It is common to compare actual values and targets to know if we are doing well or not. With Power BI, you can accomplish that in several different ways.
For example, you can use conditional formatting in a table or a matrix to color the background or the font or add icons next to the data to quickly check if you are on target.
If we want to visualize this comparison more graphically, we could create a chart instead, having, for example, a combo chart with the actual value on the columns and the target on a line or even a simple line chart with multiple lines representing the value and the target.
But sometimes, the charts can look cluttered with multiple lines or columns, especially if you have more than one reference value to compare your data with.
An alternative way to make the comparison is by coloring the chart’s background based on the defined targets or reference values. To accomplish that, you may use Error bars.
First things first, let’s take a look at our example’s model:
It is a simple sales model, containing the Orders as the fact table and four dimension tables: Calendar, Product, Customer, and Location.
For this example, we have the measures Profit %, which calculates the profit over the Gross Sales Amount, and Profit Target %, which I just set to 15%.
Profit % = DIVIDE( [Profit amount], [Gross Sales amount] )
Profit target % = 0.15
Now that we know our model and main measures, the first step is creating the chart.
Let’s analyze the evolution of our product’s category and subcategory profit margin.
For that, we create a line chart with the Category and Subcategory of our product on the X-axis and add our Profit % to the Y-axis.
I will make it look more beautiful by removing the axis titles and the Y-axis and changing the title. Let’s also change the line’s color to black, add markers, and finally set the data labels to on. Now it looks a little better 🙂
The next step is to add the error bars to match our target. For that, we go to the Analytics area of the Visualization pane and enable the Error Bar option.
In the error bar section, we are asked to add a lower and an upper bound for the error bar. As we only have one target, we want to divide the chart into two sections: above and under target.
So imagine our lowest possible profit is 0% and our highest potential target is 100%. We need to create two measures containing these boundaries. I called these measures _Lower profit and _Higher profit and formatted both as percentages.
_Lower profit = 0
_Higher profit = 1
Now, we first want to create a region below the target, and for that, our lower bound is the _Lower profit, while the upper bound is the target itself (Profit target %).
When we add the boundaries, a bar from zero to the target will be created, which is not exactly what we want.
So to get rid of the bars and color the background instead, we need to disable the bars and enable de Error band.
When we do that, the bars are automatically replaced by a grey band because it matches the series color, but we can format it and color it with any other color. Let’s paint it red, for example:
You could also play around with the transparency and add markers to the error band. But we are good without it.
Now, we want to color the above target part of the chart.
That part is not as straightforward as we would like. That is because we can only add one error bar per measure used in the chart.

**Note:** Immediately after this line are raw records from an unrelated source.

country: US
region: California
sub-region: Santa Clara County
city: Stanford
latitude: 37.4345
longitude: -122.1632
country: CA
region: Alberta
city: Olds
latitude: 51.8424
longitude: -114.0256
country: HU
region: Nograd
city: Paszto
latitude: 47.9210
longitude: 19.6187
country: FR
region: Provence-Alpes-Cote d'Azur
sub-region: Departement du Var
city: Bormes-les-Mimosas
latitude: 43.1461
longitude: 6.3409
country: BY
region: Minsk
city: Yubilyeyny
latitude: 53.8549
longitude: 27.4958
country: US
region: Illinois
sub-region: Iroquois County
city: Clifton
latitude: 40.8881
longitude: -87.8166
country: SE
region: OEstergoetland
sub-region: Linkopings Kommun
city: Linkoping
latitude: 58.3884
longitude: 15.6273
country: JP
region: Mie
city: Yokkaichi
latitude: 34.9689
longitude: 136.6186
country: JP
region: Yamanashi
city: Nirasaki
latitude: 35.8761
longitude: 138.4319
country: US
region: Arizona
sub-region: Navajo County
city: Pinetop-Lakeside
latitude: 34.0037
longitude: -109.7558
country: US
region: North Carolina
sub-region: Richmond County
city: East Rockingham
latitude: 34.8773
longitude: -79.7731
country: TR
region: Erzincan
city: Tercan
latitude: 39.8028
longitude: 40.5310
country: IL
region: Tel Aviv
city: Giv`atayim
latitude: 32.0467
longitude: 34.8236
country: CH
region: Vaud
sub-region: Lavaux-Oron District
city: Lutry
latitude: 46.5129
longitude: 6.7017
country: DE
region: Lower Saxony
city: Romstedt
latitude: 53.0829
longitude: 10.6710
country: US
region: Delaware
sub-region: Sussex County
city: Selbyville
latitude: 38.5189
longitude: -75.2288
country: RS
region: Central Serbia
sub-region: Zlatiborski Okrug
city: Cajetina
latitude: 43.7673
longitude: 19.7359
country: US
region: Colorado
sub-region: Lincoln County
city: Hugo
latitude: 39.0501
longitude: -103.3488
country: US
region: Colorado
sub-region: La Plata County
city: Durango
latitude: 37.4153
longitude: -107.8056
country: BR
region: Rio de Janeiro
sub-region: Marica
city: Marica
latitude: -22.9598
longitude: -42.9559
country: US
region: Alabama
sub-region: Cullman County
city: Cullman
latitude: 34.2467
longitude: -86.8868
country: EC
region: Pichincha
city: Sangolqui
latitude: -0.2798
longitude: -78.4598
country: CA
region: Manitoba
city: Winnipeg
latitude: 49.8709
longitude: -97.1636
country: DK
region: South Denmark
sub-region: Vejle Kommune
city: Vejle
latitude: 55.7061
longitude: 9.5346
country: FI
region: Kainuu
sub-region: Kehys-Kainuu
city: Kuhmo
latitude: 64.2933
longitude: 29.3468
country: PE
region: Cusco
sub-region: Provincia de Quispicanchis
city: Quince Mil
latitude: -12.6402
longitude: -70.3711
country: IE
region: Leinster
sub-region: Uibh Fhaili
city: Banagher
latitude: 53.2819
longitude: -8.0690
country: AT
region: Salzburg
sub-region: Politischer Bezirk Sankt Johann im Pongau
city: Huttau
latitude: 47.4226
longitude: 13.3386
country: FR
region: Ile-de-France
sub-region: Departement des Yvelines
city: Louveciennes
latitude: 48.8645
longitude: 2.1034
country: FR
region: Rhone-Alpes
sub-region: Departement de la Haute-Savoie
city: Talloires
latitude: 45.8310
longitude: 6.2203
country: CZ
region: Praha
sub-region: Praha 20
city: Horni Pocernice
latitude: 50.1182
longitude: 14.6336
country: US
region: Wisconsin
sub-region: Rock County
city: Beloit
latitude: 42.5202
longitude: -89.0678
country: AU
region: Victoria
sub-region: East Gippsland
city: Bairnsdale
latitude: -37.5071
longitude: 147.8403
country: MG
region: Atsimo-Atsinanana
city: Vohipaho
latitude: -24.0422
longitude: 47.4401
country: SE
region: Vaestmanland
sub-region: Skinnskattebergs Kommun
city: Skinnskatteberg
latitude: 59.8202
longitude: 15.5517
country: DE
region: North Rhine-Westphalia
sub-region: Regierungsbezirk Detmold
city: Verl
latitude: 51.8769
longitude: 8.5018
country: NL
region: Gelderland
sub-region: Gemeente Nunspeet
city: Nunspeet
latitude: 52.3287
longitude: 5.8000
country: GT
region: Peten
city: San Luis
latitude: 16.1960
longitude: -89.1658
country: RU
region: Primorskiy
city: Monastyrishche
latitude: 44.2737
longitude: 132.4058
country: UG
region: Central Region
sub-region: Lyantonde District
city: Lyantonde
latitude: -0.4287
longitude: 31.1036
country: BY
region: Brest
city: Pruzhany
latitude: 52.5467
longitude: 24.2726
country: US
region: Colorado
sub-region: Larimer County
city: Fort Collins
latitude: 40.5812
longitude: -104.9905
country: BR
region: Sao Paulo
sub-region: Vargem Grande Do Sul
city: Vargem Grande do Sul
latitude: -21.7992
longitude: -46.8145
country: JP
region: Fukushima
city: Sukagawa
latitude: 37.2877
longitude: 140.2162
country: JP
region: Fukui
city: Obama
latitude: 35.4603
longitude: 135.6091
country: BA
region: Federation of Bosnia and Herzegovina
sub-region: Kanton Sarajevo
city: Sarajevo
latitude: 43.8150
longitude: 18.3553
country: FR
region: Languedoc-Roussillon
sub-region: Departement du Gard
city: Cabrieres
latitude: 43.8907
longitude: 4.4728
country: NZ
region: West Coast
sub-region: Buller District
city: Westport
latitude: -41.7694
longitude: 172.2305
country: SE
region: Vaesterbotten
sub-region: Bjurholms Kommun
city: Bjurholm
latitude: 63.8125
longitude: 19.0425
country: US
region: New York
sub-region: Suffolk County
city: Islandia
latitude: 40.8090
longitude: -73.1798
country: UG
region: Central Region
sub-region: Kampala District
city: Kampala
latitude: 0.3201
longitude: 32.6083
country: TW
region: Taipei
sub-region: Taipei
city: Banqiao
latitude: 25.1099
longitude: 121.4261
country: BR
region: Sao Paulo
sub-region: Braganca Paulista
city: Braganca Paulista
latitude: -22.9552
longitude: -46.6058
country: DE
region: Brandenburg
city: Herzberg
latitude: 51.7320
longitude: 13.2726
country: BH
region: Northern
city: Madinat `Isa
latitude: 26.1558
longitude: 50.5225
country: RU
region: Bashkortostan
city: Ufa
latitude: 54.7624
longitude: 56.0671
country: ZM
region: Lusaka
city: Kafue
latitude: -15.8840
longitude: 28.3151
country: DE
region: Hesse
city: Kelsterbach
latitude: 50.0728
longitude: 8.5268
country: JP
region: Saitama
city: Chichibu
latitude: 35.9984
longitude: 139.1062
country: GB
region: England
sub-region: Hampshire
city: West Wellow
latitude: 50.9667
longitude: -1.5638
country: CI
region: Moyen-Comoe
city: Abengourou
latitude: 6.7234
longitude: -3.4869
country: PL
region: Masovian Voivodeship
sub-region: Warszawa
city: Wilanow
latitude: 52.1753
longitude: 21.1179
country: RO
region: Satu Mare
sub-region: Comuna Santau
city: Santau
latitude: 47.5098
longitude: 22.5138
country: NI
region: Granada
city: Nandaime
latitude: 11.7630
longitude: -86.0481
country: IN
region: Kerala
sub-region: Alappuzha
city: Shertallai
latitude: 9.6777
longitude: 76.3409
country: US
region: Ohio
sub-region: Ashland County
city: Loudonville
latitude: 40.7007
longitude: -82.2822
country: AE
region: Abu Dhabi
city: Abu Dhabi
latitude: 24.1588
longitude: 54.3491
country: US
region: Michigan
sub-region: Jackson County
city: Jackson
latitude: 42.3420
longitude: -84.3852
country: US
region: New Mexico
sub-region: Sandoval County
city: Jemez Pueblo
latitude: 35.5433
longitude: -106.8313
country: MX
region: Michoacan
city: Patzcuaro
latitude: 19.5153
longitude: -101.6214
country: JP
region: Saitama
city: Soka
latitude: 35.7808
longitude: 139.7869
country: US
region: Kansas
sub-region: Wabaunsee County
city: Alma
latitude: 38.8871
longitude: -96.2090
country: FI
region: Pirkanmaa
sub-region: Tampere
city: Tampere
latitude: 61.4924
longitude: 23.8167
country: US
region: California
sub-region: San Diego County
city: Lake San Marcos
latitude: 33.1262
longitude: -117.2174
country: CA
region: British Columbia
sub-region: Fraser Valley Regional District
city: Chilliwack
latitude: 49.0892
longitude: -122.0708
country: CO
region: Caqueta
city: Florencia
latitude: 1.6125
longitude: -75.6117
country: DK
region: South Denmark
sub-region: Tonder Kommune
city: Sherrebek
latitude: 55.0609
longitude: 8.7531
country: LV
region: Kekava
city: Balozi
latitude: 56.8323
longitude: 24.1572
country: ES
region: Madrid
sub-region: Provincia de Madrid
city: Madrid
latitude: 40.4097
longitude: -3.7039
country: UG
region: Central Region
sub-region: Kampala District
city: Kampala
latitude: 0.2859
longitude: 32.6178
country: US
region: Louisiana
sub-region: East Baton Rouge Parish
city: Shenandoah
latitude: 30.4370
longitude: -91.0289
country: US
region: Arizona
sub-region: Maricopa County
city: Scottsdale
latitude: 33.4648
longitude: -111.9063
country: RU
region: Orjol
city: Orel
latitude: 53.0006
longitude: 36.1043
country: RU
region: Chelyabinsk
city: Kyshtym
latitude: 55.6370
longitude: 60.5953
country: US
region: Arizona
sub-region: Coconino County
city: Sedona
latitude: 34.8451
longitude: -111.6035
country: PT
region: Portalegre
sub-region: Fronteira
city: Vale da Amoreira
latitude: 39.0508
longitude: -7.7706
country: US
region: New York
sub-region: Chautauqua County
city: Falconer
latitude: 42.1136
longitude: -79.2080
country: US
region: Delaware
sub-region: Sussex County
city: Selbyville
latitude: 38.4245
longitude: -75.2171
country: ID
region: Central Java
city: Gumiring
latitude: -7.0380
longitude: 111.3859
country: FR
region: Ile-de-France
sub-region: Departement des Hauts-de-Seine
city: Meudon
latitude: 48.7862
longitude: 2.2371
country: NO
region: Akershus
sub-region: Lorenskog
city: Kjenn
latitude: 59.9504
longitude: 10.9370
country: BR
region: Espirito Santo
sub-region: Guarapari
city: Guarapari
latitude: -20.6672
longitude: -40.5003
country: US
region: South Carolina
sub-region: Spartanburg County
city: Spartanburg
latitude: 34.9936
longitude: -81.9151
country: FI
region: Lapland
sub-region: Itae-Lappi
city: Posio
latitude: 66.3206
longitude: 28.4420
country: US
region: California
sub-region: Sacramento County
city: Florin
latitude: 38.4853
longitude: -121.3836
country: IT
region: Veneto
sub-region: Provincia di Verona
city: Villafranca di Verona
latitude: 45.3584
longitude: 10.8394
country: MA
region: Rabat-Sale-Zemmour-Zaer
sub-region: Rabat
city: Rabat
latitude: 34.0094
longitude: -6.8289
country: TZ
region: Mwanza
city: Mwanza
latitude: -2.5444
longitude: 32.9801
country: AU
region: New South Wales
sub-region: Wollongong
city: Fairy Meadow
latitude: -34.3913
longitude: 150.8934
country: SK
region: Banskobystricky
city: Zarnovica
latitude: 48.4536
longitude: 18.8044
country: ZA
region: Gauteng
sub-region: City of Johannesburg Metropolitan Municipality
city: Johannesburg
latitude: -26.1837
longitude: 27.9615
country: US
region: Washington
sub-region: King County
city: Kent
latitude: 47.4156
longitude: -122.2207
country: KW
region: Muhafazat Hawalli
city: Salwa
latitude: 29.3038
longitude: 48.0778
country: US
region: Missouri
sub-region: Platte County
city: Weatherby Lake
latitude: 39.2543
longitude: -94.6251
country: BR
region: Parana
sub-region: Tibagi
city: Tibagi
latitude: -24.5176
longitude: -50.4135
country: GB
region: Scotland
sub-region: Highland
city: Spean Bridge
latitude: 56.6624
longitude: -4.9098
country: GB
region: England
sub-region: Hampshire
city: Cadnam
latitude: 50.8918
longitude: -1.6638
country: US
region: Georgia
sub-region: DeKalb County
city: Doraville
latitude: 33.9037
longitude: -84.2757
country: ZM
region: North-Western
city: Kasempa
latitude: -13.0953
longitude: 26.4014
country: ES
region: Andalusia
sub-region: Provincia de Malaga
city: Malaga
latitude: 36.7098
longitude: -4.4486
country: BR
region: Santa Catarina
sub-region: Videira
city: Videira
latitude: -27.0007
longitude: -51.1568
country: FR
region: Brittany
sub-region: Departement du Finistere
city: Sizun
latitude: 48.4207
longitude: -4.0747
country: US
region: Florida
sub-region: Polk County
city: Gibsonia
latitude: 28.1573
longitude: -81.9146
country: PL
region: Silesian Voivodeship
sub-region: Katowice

That said, we can work that around by creating a dummy measure that has precisely the same value as the profit. I called this measure _Profit % and added that to the chart.
_Profit % = [Profit %]
Now we add the dummy measure to the chart Y-axis.
Adding the second measure to the chart will create a legend and overlap the existing line with another line with the same values. We can format the chart to disable the legend and remove the line, the marker, and the label for the dummy measure.
Now, we need to configure the error bars to the dummy measure, similar to what we did for the actual Profit %. The difference is that we need to specify the _Profit % series on the Apply setting to option.
As we now want the upper band, the error bar goes from the Profit to the Highest Profit, which is 100%. So for that, we will add the Profit % as the lower bound and the _Highest Profit as the upper bound.
Next, we will disable the Bar, enable the Error band, and change its color to green:
Good, now the background is colored and matches the target!
Another thing that may be interesting here is to color the marker green when the data point is above the target and red otherwise. First, add a new measure that checks if the profit is under or over the target and select the color for each case. I called the measure _Profit color.
_Profit color = IF( [Profit %] >= [Profit target %], "#C3ECBA", "#FB5D49" )
Notice that there are no conditional formatting options on the marker color. To achieve that, we will need another workaround.
We can copy and paste the chart we created, change it to a column chart, and delete the dummy measure from it.
In the Format options, go to Columns and select the conditional formatting option to the color. Then, we choose the Format style as the Field value and place our _Profit color measure in the field option.
Now with the formatted bar chart, we can select it, click on format painter on our ribbon and click on our line chart with the colorful background. It should work like a charm.
The last thing to do is to disable the tooltip option so it doesn’t show the error bands values when we hover over the chart.
And now we have our final chart, with the background and the markers colored according to the target.